Si au nord, elle jouit d'une vue imprenable sur le bassin de la Villette, admirablement remis en valeur, elle est hélas au sud ceinturée jusqu'à l'étranglement par la voie aérienne du métro qui la fait vibrer dans un incessant vacarme métallique. Le sous-sol évidé par les anciennes carrières, les voies de chemins de fer et la présence du canal ont contraint en 1902 les ingénieurs à percher sur un viaduc de 2 km la ligne n° 2 du métro, aérien jusqu'à la station Jean-Jaurès, il s'engouffre ensuite, après une descente vertigineuse, sous terre à la hauteur de la place du Colonel-Fabien. Celle-ci animée par une forte circulation automobile et piétonne l'était tout autant quand elle s'appelait place du Combat. Ce nom belliqueux lui vient des combats d'animaux qui se pratiquaient dès 1781 sur cet ancien terrain vague aménagé en arène ; c'étaient essentiellement des luttes de taureaux avec mise à mort, mais aussi de féroces affrontements entre chiens, loups, ours et autres animaux sauvages bardés de pétards ; le spectacle se terminait par des feux d'artifice attirant une nombreuse assistance ; interdits en 1843, les combats existaient encore clandestinement au début du 20e siècle, puisqu'Émile Zola se souvient qu'enfant son père l'em-menait là le dimanche voir des combats de coqs. La place fut débaptisée en 1945 pour rece-voir le nom de Colonel-Fabien qui évoque un tout autre combat, celui de Pierre Georges dit le Colonel Fabien, jeune communiste FFI, mort à 25 ans face à l'ennemi. Aujourd'hui, non seulement la place le commémore mais une plaque a été apposée sur la maison du 100, boulevard de la Villette qu'il habita avec son père, fusillé en tant que résistant.

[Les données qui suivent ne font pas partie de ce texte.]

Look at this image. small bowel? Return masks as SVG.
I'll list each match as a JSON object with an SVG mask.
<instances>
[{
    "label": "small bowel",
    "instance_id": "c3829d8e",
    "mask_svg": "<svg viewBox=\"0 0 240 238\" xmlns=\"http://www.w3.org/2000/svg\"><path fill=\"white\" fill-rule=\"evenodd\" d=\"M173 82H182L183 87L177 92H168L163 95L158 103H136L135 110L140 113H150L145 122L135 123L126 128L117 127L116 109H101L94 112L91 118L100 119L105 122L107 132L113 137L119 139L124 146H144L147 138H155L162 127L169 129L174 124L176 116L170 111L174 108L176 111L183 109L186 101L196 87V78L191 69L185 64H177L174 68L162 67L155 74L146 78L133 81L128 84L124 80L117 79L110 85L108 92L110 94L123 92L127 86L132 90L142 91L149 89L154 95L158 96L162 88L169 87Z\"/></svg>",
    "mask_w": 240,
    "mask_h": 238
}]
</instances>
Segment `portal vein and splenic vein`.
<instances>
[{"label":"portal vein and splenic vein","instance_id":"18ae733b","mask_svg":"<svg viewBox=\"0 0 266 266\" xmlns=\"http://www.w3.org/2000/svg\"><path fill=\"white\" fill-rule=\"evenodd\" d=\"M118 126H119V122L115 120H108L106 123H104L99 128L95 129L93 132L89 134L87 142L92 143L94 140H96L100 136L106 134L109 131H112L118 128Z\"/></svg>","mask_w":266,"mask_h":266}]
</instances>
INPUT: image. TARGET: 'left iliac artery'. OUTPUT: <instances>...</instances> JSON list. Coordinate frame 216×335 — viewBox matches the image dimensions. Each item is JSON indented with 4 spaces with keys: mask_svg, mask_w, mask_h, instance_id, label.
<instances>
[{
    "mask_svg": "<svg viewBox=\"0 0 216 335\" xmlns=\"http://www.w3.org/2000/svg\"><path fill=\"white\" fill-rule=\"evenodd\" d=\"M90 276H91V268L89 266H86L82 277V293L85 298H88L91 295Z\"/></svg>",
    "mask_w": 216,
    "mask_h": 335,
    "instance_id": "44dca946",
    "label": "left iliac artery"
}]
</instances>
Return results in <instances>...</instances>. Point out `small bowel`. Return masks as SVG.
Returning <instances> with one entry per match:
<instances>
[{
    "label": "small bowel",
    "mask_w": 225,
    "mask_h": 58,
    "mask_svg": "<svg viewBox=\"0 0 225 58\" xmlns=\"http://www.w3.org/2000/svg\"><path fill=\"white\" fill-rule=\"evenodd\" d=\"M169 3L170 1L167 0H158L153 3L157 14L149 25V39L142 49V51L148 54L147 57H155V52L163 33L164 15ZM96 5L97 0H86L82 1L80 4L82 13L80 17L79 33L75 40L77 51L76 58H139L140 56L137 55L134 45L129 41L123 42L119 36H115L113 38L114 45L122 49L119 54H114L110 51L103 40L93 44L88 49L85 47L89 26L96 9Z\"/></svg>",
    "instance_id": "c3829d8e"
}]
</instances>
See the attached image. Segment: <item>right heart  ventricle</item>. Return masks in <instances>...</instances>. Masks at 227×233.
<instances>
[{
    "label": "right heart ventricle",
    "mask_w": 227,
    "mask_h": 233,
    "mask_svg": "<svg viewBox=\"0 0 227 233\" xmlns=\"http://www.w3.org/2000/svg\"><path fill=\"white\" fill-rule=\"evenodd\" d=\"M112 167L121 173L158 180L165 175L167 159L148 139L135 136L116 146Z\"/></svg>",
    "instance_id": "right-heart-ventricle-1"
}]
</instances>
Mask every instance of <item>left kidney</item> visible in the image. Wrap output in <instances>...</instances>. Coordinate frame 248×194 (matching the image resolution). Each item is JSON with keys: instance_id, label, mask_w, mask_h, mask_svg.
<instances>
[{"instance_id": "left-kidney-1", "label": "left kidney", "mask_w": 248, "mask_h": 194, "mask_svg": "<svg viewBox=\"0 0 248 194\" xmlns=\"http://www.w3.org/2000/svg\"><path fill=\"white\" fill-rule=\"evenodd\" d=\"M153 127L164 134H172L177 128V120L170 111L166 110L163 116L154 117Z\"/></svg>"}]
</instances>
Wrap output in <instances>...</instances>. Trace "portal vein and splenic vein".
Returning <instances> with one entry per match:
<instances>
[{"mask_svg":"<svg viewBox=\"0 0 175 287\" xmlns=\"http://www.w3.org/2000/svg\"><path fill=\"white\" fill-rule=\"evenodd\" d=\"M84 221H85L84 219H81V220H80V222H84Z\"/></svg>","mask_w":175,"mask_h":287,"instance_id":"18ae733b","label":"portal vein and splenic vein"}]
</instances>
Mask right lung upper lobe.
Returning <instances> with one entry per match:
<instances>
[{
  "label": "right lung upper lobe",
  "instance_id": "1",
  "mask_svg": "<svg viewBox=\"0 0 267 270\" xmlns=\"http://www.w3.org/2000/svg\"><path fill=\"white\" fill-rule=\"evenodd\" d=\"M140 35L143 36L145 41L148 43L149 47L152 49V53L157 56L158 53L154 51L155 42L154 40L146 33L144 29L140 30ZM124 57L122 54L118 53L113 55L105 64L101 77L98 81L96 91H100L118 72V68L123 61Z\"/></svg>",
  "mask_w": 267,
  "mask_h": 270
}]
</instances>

Mais cette place est autrement renommée, car c'est sur elle que se porta en 1965 le choix du Parti communiste français pour y édifier son siège ; Oscar Niemeyer, l'architecte de Brasilia, lui fit don de son art pour concevoir cette " maison de verre qui devait apporter un changement de mentalité chez les jeunes et donner un nouvel aspect au quartier ", il ne croyait pas si bien dire puisque cette réalisation futuriste de verre et de béton aux courbes harmonieuses fut le départ d'une vie nouvelle pour l'ex-place du Combat : militants, visiteurs, télévisions du monde entier s'y pressent pour des événements les plus variés dont tout dernièrement l'entrouverture des archives du Parti au grand public et encore plus inattendu, le 14 mars 1998, l'entrée au siège du PC de " la mode spoutnik ", comme le titrait Le Monde, avec le défilé des mannequins d'André Walker sous la coupole. Avant de quitter la place, jetons un regard vers la station de métro Colonel-Fabien, ex-Combat, rebaptisée en même temps que la place, et classée monument historique pour son entrée caractéristique du style bouche de métro de Guimard.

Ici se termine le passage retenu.